Она работала наравне со мной все шесть часов, пока я не сказал: "Хватит".
* * *
Дед Андед свел меня с Тикки Легранжем. Тикки не любил работать один, а его прежний напарник как раз недавно завел собственный корабль. Так что мы с Легранжем быстро договорились. Я ничего не умел, зато был полон энтузиазма, и в электронике рубил с детства… да я уже рассказывал.
Нас с ним где только не носило, и опыта я у Тикки набрался — будь здоров. Один недостаток был у моего старшего напарника — занудство. Для начинающего занудный старший товарищ — дар божий, но до чего ж это утомляет… Он не мог просто сказать: делай так. Ему непременно нужно было трындеть добрый час, объясняя, почему нужно делать именно так, а не иначе, с примерами, нравоучениями и наставлениями. И изволь не отвлекаться. Он проверит, усвоил ли ты урок. Если не усвоил — он охотно повторит. Неоднократно. Через полгода я стал страстно мечтать о своем корабле. Лети, куда хочешь, когда хочешь, и можно лениться, когда лень, и молчать часами, если не хочется разговаривать!
Особенно мне не хватало возможности просто не говорить ни о чем.
Легранж — человек честный, обещанные двадцать пять процентов с каждой колбасы я всяко имел, и в конце концов накопил на мою красавицу. К тому моменту, как я вышел в самостоятельное плавание, меня знали в любом баре по всей галактике. Даже в тех местах, где я сроду не бывал.
Наши бары — это наши информатории. Не хуже планетарных. Если хочешь найти мусорщика — иди в ближайший бар. Где носит нужного тебе человека, не скажут, а связаться — свяжутся. Невзирая на государственные границы и положение на фронтах. Если отметить на карте обитаемых миров наши забегаловки, получится густая сеть, охватывающая все и вся.
На месте армейской контрразведки я бы имел, вообще-то, это в виду.

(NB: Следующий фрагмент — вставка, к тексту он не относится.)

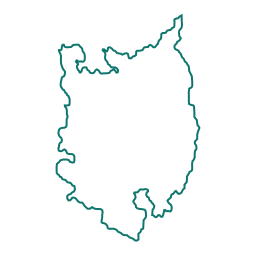 Kinneret, HaZafon, Israel
{"feature_id": "584046B15624900320210", "entity_name": "Kinneret", "entity_type": "district", "adm_level": 2, "iso_a3": "ISR", "parent_name": "Israel", "parent_adm1": "HaZafon", "projection": "equal_earth", "projection_center": [35.507, 32.776], "detail": "fine", "context": "isolated", "style": "outline", "palette": "teal", "viewbox_px": 256, "rotation_deg": 0, "n_neighbors": 0, "source": "geoboundaries", "source_scale": "gbopen_adm2", "svg_char_len": 5690}
<svg xmlns="http://www.w3.org/2000/svg" viewBox="0 0 256 256"><path d="M58.9,50.1L59.0,51.1L59.4,52.0L60.3,53.6L61.0,56.0L60.9,59.5L61.0,63.0L61.5,65.2L62.2,67.1L63.2,69.4L64.3,70.5L65.0,71.8L64.9,73.6L64.6,75.1L63.9,76.3L62.2,77.1L61.7,78.1L61.4,79.9L60.8,82.3L60.6,85.2L61.1,86.9L62.8,89.5L64.2,90.2L64.7,91.5L65.5,92.8L66.6,93.4L67.0,95.0L68.4,96.0L69.1,97.7L69.6,99.1L69.7,101.8L69.5,104.1L69.3,105.0L66.7,105.5L64.8,105.4L64.8,106.1L65.4,107.1L66.2,108.0L66.6,109.1L66.8,110.2L66.9,114.6L67.6,116.0L67.3,117.7L66.6,119.7L66.6,121.7L66.6,124.0L66.5,125.9L66.0,126.9L64.5,127.7L62.0,127.9L60.2,128.5L58.9,129.9L58.4,133.4L59.2,135.7L60.1,137.0L61.1,137.7L61.9,139.7L61.6,141.9L60.0,142.9L59.2,144.4L58.9,147.0L58.4,148.1L58.7,150.5L59.7,151.1L61.7,151.1L63.3,150.0L64.2,149.4L65.5,150.0L66.2,151.1L67.0,153.1L68.3,153.9L72.3,154.2L73.5,154.8L74.4,156.6L74.4,160.7L74.1,162.1L72.6,162.6L70.1,161.9L68.6,160.0L66.6,159.5L63.5,159.5L60.6,160.2L58.9,162.3L57.1,163.7L56.7,165.4L56.6,168.0L56.7,173.0L57.7,174.2L58.9,175.0L60.1,176.9L61.3,177.1L62.0,178.6L62.5,179.2L65.4,180.0L66.1,180.5L67.0,181.9L68.2,182.5L70.0,182.7L71.3,183.7L72.5,185.6L74.3,186.0L74.8,188.0L74.9,189.6L74.0,191.5L71.9,192.6L70.5,194.1L69.4,194.4L68.3,194.9L67.2,196.2L67.3,198.6L68.5,200.4L70.1,200.3L71.5,199.0L72.1,197.8L72.9,197.6L74.6,197.8L76.1,198.8L77.0,200.1L78.9,202.1L80.7,202.6L82.2,202.6L83.3,203.8L84.6,206.0L85.7,207.0L86.7,208.0L87.8,208.8L90.4,208.6L91.4,207.5L92.2,207.2L93.4,208.1L95.6,208.9L100.7,209.1L102.3,210.3L102.6,211.8L102.2,215.3L102.2,217.3L101.6,220.7L101.6,222.2L102.4,222.9L104.6,223.4L105.8,224.0L107.1,225.5L107.3,226.3L107.7,227.8L108.4,228.6L109.8,228.8L113.6,228.7L116.4,229.7L117.4,230.9L118.1,231.8L121.0,233.0L122.1,234.2L123.6,235.0L125.6,235.2L127.0,235.2L129.6,237.4L131.8,238.2L133.3,238.9L135.0,240.4L136.9,240.6L138.5,239.5L138.4,236.3L138.4,233.9L139.1,233.1L140.2,232.3L140.8,231.2L141.4,229.3L142.7,229.0L143.2,228.3L143.3,226.6L143.5,222.9L143.6,220.3L144.3,219.3L145.8,217.4L146.0,215.5L145.9,212.9L145.4,210.5L144.5,209.7L143.0,209.3L139.2,208.9L137.2,208.3L136.0,207.1L135.7,205.0L134.5,203.6L133.3,201.6L133.7,200.5L135.0,198.7L135.6,197.4L135.1,194.8L134.1,193.5L134.3,192.6L137.7,192.2L139.1,190.5L140.3,189.4L142.9,189.5L145.8,189.1L147.7,189.7L148.1,191.4L146.7,192.5L146.2,194.9L147.3,196.9L148.7,197.5L149.2,199.5L149.8,200.5L151.0,201.2L151.7,202.6L153.0,203.8L154.3,206.0L153.8,208.3L152.6,209.7L152.2,215.0L152.8,215.0L155.4,217.1L156.3,217.1L157.2,216.5L158.2,215.2L159.6,215.2L160.8,216.6L162.1,216.8L162.9,215.7L163.7,212.8L164.0,211.4L164.1,210.2L165.2,210.0L166.2,211.2L167.3,211.2L167.8,210.9L170.1,211.5L171.1,210.8L171.7,208.8L171.7,207.0L171.1,205.1L168.8,203.0L168.0,201.9L167.5,200.6L168.1,199.8L169.1,199.1L170.7,197.5L171.1,196.2L171.2,195.2L172.1,194.2L173.1,193.9L174.1,192.8L175.0,191.4L175.9,191.0L176.9,192.2L178.4,193.8L179.9,193.7L181.6,192.4L182.8,189.8L183.6,188.9L184.5,188.4L184.5,187.2L184.5,184.6L185.7,183.3L186.8,181.7L187.0,176.4L187.9,174.9L188.9,173.4L189.5,171.9L191.0,171.2L191.9,170.4L192.2,168.9L192.1,163.5L192.5,161.2L193.7,159.8L194.7,157.3L194.7,153.8L194.9,151.1L196.3,149.2L196.5,146.9L195.9,145.0L194.9,143.6L194.8,141.8L196.3,139.9L197.2,139.0L197.2,134.6L198.0,131.5L198.7,129.8L199.4,127.9L198.8,126.6L197.5,125.2L196.8,120.2L196.1,119.1L194.4,117.0L194.4,112.6L194.0,106.2L193.1,105.3L191.2,105.0L189.0,103.9L188.9,102.8L188.8,91.7L189.2,88.6L190.9,87.8L191.8,87.0L192.3,85.6L192.2,81.4L191.8,76.3L191.1,74.7L189.9,72.4L189.2,70.9L189.0,68.3L188.7,66.2L187.4,64.5L186.7,63.0L185.6,62.0L184.8,61.4L184.3,60.0L183.5,58.5L182.3,57.5L181.7,56.4L180.9,54.2L180.1,53.0L179.1,52.1L178.5,50.7L177.0,50.0L175.2,49.0L174.5,47.6L174.5,45.8L175.5,44.5L176.8,43.2L176.9,42.5L177.3,41.8L178.5,41.1L179.9,39.9L180.8,38.3L180.0,37.1L179.3,36.0L179.0,32.6L179.2,30.8L180.1,29.4L181.1,28.5L181.8,26.7L182.0,24.6L181.7,20.5L181.6,15.4L179.9,16.3L178.0,18.3L176.5,18.5L175.1,19.0L174.3,20.0L174.5,21.9L174.4,25.4L174.1,27.0L171.8,28.3L171.0,29.6L170.0,30.1L168.5,30.2L167.1,30.7L165.7,32.8L164.1,33.0L162.5,33.0L161.3,34.1L161.3,36.2L161.1,37.8L160.7,39.0L159.8,39.7L158.8,40.7L157.9,43.8L156.9,44.6L156.2,45.8L155.0,47.1L154.0,47.4L152.8,46.8L151.6,45.5L150.0,44.9L149.0,45.5L148.0,47.0L144.8,47.2L143.8,47.9L142.5,50.1L140.1,50.7L137.0,50.8L136.3,51.4L136.0,55.0L134.7,56.0L132.9,56.5L132.2,57.3L131.0,58.4L129.1,58.2L128.7,57.3L127.9,53.9L126.8,53.3L125.4,53.3L123.7,54.0L122.6,54.6L122.1,54.6L121.2,53.9L120.1,53.6L117.9,53.2L116.9,53.0L115.9,51.6L115.0,50.9L113.6,50.5L112.8,49.8L111.9,48.6L110.0,47.4L108.8,47.4L108.1,47.8L107.7,49.9L107.1,51.2L106.7,51.3L105.5,50.6L104.0,49.3L102.8,49.4L102.7,50.5L104.2,51.7L105.1,52.8L105.4,54.5L105.0,57.6L105.4,59.6L107.4,62.0L107.9,64.0L108.6,64.5L109.7,65.1L111.1,67.2L112.5,67.4L115.5,67.5L117.2,68.7L118.1,70.3L117.8,72.2L116.9,72.6L116.1,72.4L115.5,71.1L114.1,69.5L113.1,69.6L112.1,70.3L110.7,70.8L109.9,72.2L109.2,72.9L106.7,73.3L104.2,73.3L101.3,73.6L99.9,72.7L99.2,71.1L98.1,70.1L96.8,69.4L95.6,70.2L94.5,72.0L93.3,73.2L91.4,73.1L90.6,72.9L89.7,72.3L89.5,71.4L88.7,70.6L87.5,70.0L86.9,68.8L86.4,67.4L84.8,67.4L83.4,67.5L82.5,68.4L81.8,69.8L81.5,71.4L80.6,72.5L79.6,72.4L79.2,71.1L78.0,69.8L77.4,68.6L76.9,66.6L77.1,65.6L78.1,64.5L77.9,63.7L77.1,63.0L75.9,61.6L76.6,60.4L77.3,60.5L78.1,61.5L80.0,61.6L80.9,61.4L82.9,61.8L83.9,61.2L84.6,60.2L84.8,58.6L84.8,55.8L84.6,54.6L84.2,53.2L83.4,52.3L82.7,51.0L82.3,49.7L82.1,48.5L81.1,47.4L80.0,46.5L78.8,44.9L77.6,44.6L74.4,44.8L72.7,45.3L72.1,46.2L71.0,47.0L68.6,47.2L66.7,47.3L65.2,47.0L64.3,46.2L63.9,44.8L62.9,44.7L62.2,45.3L61.9,46.9L61.7,48.7L61.3,49.7L60.8,50.1L58.9,50.1Z" fill="none" stroke="#0f766e" stroke-width="2"/></svg>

Подозреваю, что они не глупее меня.
* * *
У нас установились настороженно-дружелюбные отношения. Я называл ее "лейтенант", она меня — конечно, "Чубака", меня все так зовут. Мы разобрали покойников по мешкам, перенумеровали — вышло 214. Многих она опознала, хотя и не всех, конечно. Мы записали их имена и соответствующие номера мешков. Толку от этого не было никакого, все равно их кремируют как неопознанных — не будут наши разбираться с мертвыми противниками и устанавливать их личности. А их командование просто вычеркнет из состава флота весь экипаж "Валленштайна" оптом. В том числе, разумеется, и старшего лейтенанта Валлер.